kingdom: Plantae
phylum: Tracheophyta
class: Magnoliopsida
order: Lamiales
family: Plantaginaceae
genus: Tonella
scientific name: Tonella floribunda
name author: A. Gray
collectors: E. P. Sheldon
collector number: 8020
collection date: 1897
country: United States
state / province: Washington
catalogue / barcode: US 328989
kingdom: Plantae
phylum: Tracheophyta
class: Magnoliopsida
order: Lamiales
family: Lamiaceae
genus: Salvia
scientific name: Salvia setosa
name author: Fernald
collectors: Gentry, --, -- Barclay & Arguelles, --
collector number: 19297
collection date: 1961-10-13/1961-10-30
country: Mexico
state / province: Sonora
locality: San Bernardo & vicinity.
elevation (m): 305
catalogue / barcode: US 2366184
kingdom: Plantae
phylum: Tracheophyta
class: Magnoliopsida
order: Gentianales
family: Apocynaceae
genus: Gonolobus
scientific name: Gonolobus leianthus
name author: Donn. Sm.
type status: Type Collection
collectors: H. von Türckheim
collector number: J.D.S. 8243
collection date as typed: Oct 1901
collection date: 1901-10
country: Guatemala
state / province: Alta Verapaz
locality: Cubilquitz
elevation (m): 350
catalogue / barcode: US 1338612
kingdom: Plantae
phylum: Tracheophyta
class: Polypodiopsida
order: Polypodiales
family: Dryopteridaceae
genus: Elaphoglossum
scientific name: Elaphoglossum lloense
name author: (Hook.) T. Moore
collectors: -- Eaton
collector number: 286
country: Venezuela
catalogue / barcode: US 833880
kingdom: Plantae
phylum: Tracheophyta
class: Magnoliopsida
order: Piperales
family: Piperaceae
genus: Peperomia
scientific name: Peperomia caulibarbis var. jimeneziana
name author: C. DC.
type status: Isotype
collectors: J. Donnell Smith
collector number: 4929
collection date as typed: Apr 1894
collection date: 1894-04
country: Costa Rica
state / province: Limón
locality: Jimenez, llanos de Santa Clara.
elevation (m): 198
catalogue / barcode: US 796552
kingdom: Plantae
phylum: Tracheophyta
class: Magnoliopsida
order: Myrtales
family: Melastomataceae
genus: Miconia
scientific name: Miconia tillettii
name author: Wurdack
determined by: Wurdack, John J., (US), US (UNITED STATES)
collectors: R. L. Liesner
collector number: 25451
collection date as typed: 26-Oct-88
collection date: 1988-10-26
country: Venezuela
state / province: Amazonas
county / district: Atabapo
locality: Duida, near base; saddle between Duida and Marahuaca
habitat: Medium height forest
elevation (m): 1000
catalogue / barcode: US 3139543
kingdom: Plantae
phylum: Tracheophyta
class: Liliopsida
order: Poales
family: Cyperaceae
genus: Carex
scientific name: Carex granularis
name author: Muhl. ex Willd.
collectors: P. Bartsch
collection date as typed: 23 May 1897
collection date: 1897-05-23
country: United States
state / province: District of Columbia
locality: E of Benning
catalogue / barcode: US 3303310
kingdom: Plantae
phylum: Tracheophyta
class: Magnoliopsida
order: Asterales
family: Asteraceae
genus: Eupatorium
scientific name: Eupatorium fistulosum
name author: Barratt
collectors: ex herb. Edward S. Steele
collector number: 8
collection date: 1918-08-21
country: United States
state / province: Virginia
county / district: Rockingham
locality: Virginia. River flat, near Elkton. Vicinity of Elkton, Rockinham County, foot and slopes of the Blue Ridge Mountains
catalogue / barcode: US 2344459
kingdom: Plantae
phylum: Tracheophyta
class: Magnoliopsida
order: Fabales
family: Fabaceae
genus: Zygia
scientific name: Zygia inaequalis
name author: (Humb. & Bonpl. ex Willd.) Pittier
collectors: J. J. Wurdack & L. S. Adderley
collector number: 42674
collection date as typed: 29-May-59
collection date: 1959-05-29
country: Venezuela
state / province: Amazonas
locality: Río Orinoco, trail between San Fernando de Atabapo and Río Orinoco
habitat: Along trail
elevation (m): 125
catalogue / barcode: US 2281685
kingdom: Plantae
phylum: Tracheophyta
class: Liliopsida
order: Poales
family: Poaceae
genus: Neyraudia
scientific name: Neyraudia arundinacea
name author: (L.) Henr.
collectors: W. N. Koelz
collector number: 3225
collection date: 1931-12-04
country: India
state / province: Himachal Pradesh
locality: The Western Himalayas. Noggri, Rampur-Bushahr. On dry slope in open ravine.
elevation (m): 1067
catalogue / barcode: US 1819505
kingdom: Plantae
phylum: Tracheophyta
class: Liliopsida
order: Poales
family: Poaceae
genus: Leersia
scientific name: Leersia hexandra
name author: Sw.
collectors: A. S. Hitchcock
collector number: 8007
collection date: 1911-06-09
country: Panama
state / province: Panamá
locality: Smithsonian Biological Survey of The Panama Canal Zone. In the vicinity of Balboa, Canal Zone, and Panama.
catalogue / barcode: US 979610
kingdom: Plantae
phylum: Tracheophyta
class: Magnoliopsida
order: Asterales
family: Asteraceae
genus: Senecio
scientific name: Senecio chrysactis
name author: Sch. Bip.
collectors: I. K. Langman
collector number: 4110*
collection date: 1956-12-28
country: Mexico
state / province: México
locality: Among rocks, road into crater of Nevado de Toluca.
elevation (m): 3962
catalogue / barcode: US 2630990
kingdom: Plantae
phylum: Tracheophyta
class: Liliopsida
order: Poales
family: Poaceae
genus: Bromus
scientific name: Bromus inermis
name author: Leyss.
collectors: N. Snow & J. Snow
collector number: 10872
——
▶ [DO THIS]
Can you copy out every one of the records above, line for line, without changing a single character?

▶ [WRITTEN ANSWER]
kingdom: Plantae
phylum: Tracheophyta
class: Magnoliopsida
order: Lamiales
family: Plantaginaceae
genus: Tonella
scientific name: Tonella floribunda
name author: A. Gray
collectors: E. P. Sheldon
collector number: 8020
collection date: 1897
country: United States
state / province: Washington
catalogue / barcode: US 328989
kingdom: Plantae
phylum: Tracheophyta
class: Magnoliopsida
order: Lamiales
family: Lamiaceae
genus: Salvia
scientific name: Salvia setosa
name author: Fernald
collectors: Gentry, --, -- Barclay & Arguelles, --
collector number: 19297
collection date: 1961-10-13/1961-10-30
country: Mexico
state / province: Sonora
locality: San Bernardo & vicinity.
elevation (m): 305
catalogue / barcode: US 2366184
kingdom: Plantae
phylum: Tracheophyta
class: Magnoliopsida
order: Gentianales
family: Apocynaceae
genus: Gonolobus
scientific name: Gonolobus leianthus
name author: Donn. Sm.
type status: Type Collection
collectors: H. von Türckheim
collector number: J.D.S. 8243
collection date as typed: Oct 1901
collection date: 1901-10
country: Guatemala
state / province: Alta Verapaz
locality: Cubilquitz
elevation (m): 350
catalogue / barcode: US 1338612
kingdom: Plantae
phylum: Tracheophyta
class: Polypodiopsida
order: Polypodiales
family: Dryopteridaceae
genus: Elaphoglossum
scientific name: Elaphoglossum lloense
name author: (Hook.) T. Moore
collectors: -- Eaton
collector number: 286
country: Venezuela
catalogue / barcode: US 833880
kingdom: Plantae
phylum: Tracheophyta
class: Magnoliopsida
order: Piperales
family: Piperaceae
genus: Peperomia
scientific name: Peperomia caulibarbis var. jimeneziana
name author: C. DC.
type status: Isotype
collectors: J. Donnell Smith
collector number: 4929
collection date as typed: Apr 1894
collection date: 1894-04
country: Costa Rica
state / province: Limón
locality: Jimenez, llanos de Santa Clara.
elevation (m): 198
catalogue / barcode: US 796552
kingdom: Plantae
phylum: Tracheophyta
class: Magnoliopsida
order: Myrtales
family: Melastomataceae
genus: Miconia
scientific name: Miconia tillettii
name author: Wurdack
determined by: Wurdack, John J., (US), US (UNITED STATES)
collectors: R. L. Liesner
collector number: 25451
collection date as typed: 26-Oct-88
collection date: 1988-10-26
country: Venezuela
state / province: Amazonas
county / district: Atabapo
locality: Duida, near base; saddle between Duida and Marahuaca
habitat: Medium height forest
elevation (m): 1000
catalogue / barcode: US 3139543
kingdom: Plantae
phylum: Tracheophyta
class: Liliopsida
order: Poales
family: Cyperaceae
genus: Carex
scientific name: Carex granularis
name author: Muhl. ex Willd.
collectors: P. Bartsch
collection date as typed: 23 May 1897
collection date: 1897-05-23
country: United States
state / province: District of Columbia
locality: E of Benning
catalogue / barcode: US 3303310
kingdom: Plantae
phylum: Tracheophyta
class: Magnoliopsida
order: Asterales
family: Asteraceae
genus: Eupatorium
scientific name: Eupatorium fistulosum
name author: Barratt
collectors: ex herb. Edward S. Steele
collector number: 8
collection date: 1918-08-21
country: United States
state / province: Virginia
county / district: Rockingham
locality: Virginia. River flat, near Elkton. Vicinity of Elkton, Rockinham County, foot and slopes of the Blue Ridge Mountains
catalogue / barcode: US 2344459
kingdom: Plantae
phylum: Tracheophyta
class: Magnoliopsida
order: Fabales
family: Fabaceae
genus: Zygia
scientific name: Zygia inaequalis
name author: (Humb. & Bonpl. ex Willd.) Pittier
collectors: J. J. Wurdack & L. S. Adderley
collector number: 42674
collection date as typed: 29-May-59
collection date: 1959-05-29
country: Venezuela
state / province: Amazonas
locality: Río Orinoco, trail between San Fernando de Atabapo and Río Orinoco
habitat: Along trail
elevation (m): 125
catalogue / barcode: US 2281685
kingdom: Plantae
phylum: Tracheophyta
class: Liliopsida
order: Poales
family: Poaceae
genus: Neyraudia
scientific name: Neyraudia arundinacea
name author: (L.) Henr.
collectors: W. N. Koelz
collector number: 3225
collection date: 1931-12-04
country: India
state / province: Himachal Pradesh
locality: The Western Himalayas. Noggri, Rampur-Bushahr. On dry slope in open ravine.
elevation (m): 1067
catalogue / barcode: US 1819505
kingdom: Plantae
phylum: Tracheophyta
class: Liliopsida
order: Poales
family: Poaceae
genus: Leersia
scientific name: Leersia hexandra
name author: Sw.
collectors: A. S. Hitchcock
collector number: 8007
collection date: 1911-06-09
country: Panama
state / province: Panamá
locality: Smithsonian Biological Survey of The Panama Canal Zone. In the vicinity of Balboa, Canal Zone, and Panama.
catalogue / barcode: US 979610
kingdom: Plantae
phylum: Tracheophyta
class: Magnoliopsida
order: Asterales
family: Asteraceae
genus: Senecio
scientific name: Senecio chrysactis
name author: Sch. Bip.
collectors: I. K. Langman
collector number: 4110*
collection date: 1956-12-28
country: Mexico
state / province: México
locality: Among rocks, road into crater of Nevado de Toluca.
elevation (m): 3962
catalogue / barcode: US 2630990
kingdom: Plantae
phylum: Tracheophyta
class: Liliopsida
order: Poales
family: Poaceae
genus: Bromus
scientific name: Bromus inermis
name author: Leyss.
collectors: N. Snow & J. Snow
collector number: 10872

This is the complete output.